TEXT EXCERPT:

::::

Differentiating from the point of view of the amount of code to be written for accessing the database, the tests look like this:

• JPA, 36 lines;
• Hibernate, 36 lines;
• Spring Data JPA, 28 lines (a gain of 23%).

The tests intend to measure the execution of each CRUD action while varying the number of tickets as follows: 1000, 2000, 5000, 10,000, 20,000, 50,000, 100,000, 200,000, and 500,000. The updated operation will make multiple changes: the ticket’s status, the bet’s outcome selection, and the name of the match. There are 12 configuration combinations on which the tests were executed: three ORM frameworks multiplied by four RDBMSs.

Our new experiments involved Java Microbenchmark Harness (JMH), which was responsible for handling the warm-up phase of the Java Virtual Machine. It was set up to only run one iteration for a warm-up and one for measurement, due to the extended running time for larger entry numbers, and both iterations had their results interpreted.

Executing the tests with the same available resources and in the same conditions was another important point that was taken care of in the evaluation.

5. Evaluation without JMH

5.1. Java Persistence API

We will summarize the results of the previous research to make it clear where the new steps started from. Figure 4, Figure 5, Figure 6 and Figure 7 provide the results of the execution times without JMH, using Java Persistence API as a framework, and different RDBMSs, as conducted and published in [6,7,8]. Then, the research will focus on the improvements of using JMH with one warm-up iteration and one measurement iteration (Section 6) and the bottlenecks investigation (Section 7).

::::

DATASET SECTION:
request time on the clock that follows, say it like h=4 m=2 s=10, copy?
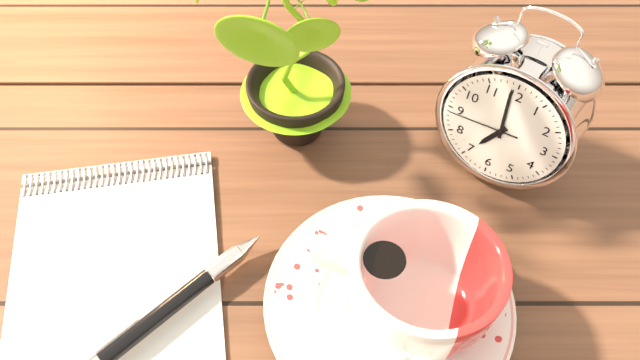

::::

REQUIREMENTS:
1/ Decide whether each statement agrees with the ORM benchmark excerpt, answering yes or no and quoting the deciding words: (a) Spring Data JPA required fewer lines of database-access code than Hibernate; (b) JMH was configured to run several warm-up iterations; (c) the tests were executed on 12 configuration combinations.
2/ List every change that the update operation makes, according to the ORM benchmark excerpt.

TASK-BY-TASK SOLUTIONS:
1/
(a) Yes: "Hibernate, 36 lines" and "Spring Data JPA, 28 lines (a gain of 23%)".
(b) No: "It was set up to only run one iteration for a warm-up and one for measurement".
(c) Yes: "There are 12 configuration combinations on which the tests were executed".

2/
- the ticket's status
- the bet's outcome selection
- the name of the match